Natürlich ist Bürki nicht der Alleinschuldige,das ganze Eckeverhalten ist absurd und lachhaft. Es fängt bei der Kaderzusammenstellung an. Du hast einen Hummels, dann lange nichs, dann Akanji,Delaney und Piszczek, die mehr oder weniger gut köpfen können. Mjt Hummels haben wir einen (!) wirklich kopfballstarken Spieler im Kader, da brauchst du mindestens drei von, zusätzlich dann noch 3 der Kategorie Puszczek/Akanji/Delaney. Daraus könnte man problemos was stabiles basteln (vernünftiger TW is dennoch mehr als ein "nice-to-have").
Gut, darauf wird ja anscheinend bei unserer Kaderplanung keinen Wert gelegt. Deshalb muss man schauen, was man hat. Wenn man, wie Samstag, seinen einzigen kopfballstarken Spieler ersetzen muss, dann lass ich nicht auch noch Delaney draußen. Durch diesen Geniestreich hatten wir nur noch 2 Spieler, die zumindest en bisschen was inner Luft können.

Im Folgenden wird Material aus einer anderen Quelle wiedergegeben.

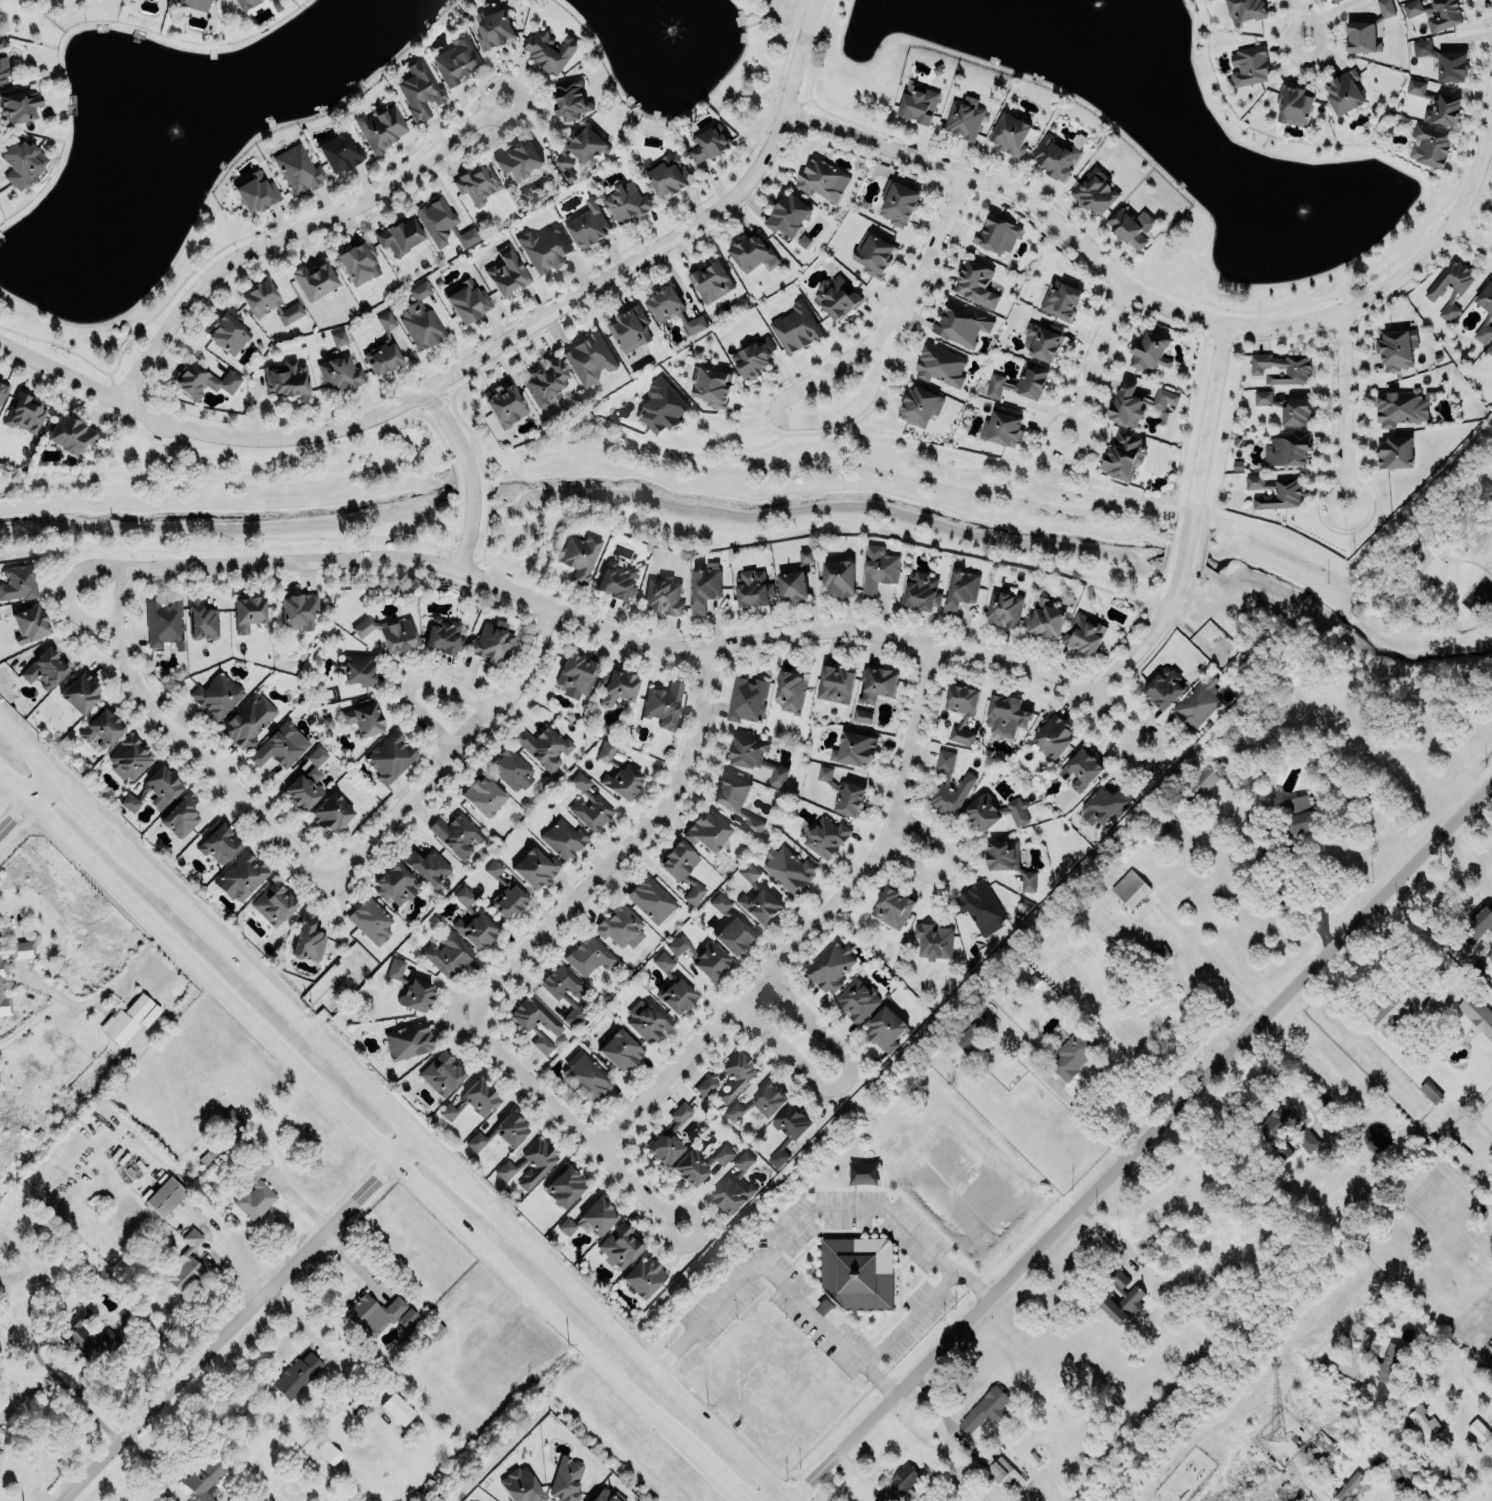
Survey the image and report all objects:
building: (1336, 1)
road: (1491, 1)
building: (195, 4)
building: (244, 4)
building: (1246, 10)
building: (1436, 13)
fountain: (662, 18)
road: (1301, 22)
building: (493, 29)
building: (1368, 30)
building: (1, 43)
building: (549, 50)
building: (455, 59)
building: (1445, 61)
building: (1248, 67)
building: (0, 68)
building: (3, 78)
building: (419, 89)
building: (1345, 92)
building: (571, 99)
building: (18, 103)
building: (918, 104)
building: (1437, 104)
building: (1296, 106)
building: (963, 118)
building: (381, 128)
building: (1010, 135)
building: (709, 144)
fountain: (187, 145)
building: (1429, 146)
building: (587, 147)
building: (340, 153)
building: (1058, 155)
building: (518, 160)
building: (21, 163)
building: (564, 165)
building: (297, 170)
building: (670, 177)
building: (823, 180)
building: (477, 183)
building: (1095, 192)
building: (257, 193)
building: (627, 202)
building: (897, 203)
building: (1491, 207)
building: (788, 216)
building: (444, 225)
building: (587, 225)
building: (1132, 227)
road: (296, 231)
road: (1472, 233)
building: (997, 235)
building: (400, 237)
building: (804, 241)
road: (933, 244)
building: (543, 248)
building: (751, 252)
building: (873, 255)
building: (357, 264)
building: (507, 272)
building: (313, 278)
building: (1450, 280)
building: (712, 282)
building: (977, 284)
building: (467, 298)
building: (837, 298)
building: (1485, 298)
building: (1061, 300)
building: (270, 303)
road: (1167, 308)
building: (1449, 310)
building: (672, 311)
building: (422, 320)
building: (961, 324)
building: (630, 329)
building: (796, 329)
building: (228, 332)
building: (1483, 334)
building: (338, 338)
building: (1044, 341)
building: (382, 347)
building: (1396, 349)
building: (1489, 349)
building: (1150, 353)
road: (479, 358)
building: (754, 358)
building: (590, 359)
road: (1094, 360)
building: (940, 366)
building: (1299, 371)
building: (339, 373)
building: (287, 379)
building: (202, 380)
building: (545, 380)
building: (1020, 385)
building: (714, 387)
building: (2, 392)
building: (506, 405)
building: (1138, 405)
building: (919, 406)
building: (661, 407)
building: (1400, 407)
building: (1288, 408)
road: (1342, 408)
building: (24, 413)
road: (785, 416)
road: (699, 423)
building: (1003, 427)
building: (70, 433)
building: (1290, 450)
building: (1396, 453)
building: (1123, 455)
road: (470, 475)
building: (1276, 492)
road: (1189, 525)
building: (580, 556)
building: (805, 556)
building: (878, 570)
building: (838, 578)
building: (617, 580)
building: (18, 583)
building: (791, 586)
building: (705, 588)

Lassen wir auch das mal außen vor und schauen wie man in Bestbesetzung Standards verteidigen könnte. Ich würde mit 8 Mann plus TW verteidigen, Guerreiro an den langen Pfosten stellen, Hakimi zwischen die eckballbahe "Fünferecke"und dem Sechzehner, um zu verhindern, dass Ecken verlängert werden, die restlichen 6 verteidigen im Raum. Einer der zwei "nicht verteidigenden" Spieler steht außerhalb des Strafraums, um Schüsse ausm Rückraum zu verhindern, einer bleibt vorne. Grade frag ich mich warum (und wer) überhaupt einer vorne stehen soll? Einen Ball festmachen kann bei uns keiner, deshalb kann man das auch lassen un ihn auch am Strafraum positionieren bzw so, dass direkt Druck bei einer kurz ausgeführten Ecke ist. Spielerisch befreien bzw auf einen direkten Konter setzen, sollte man dementsprechend auch lassen un ersma den Ball rausknallen, um dann eine normale (laufendes Spiel) Situation zu lösen bzw. zu verteidigen. Ich glaub, dass das Klären zu nem Einwurf gar keine schlechte Alternative ist, da man da meist etwas Zeit hat, sich neu und vernünftig zu positionieren.

Naja, schimm,dass wir uns im Forum seit Jahren hier Gedanken machen und man den Eindruck hat, dass wir damit auch die Einzigen sind.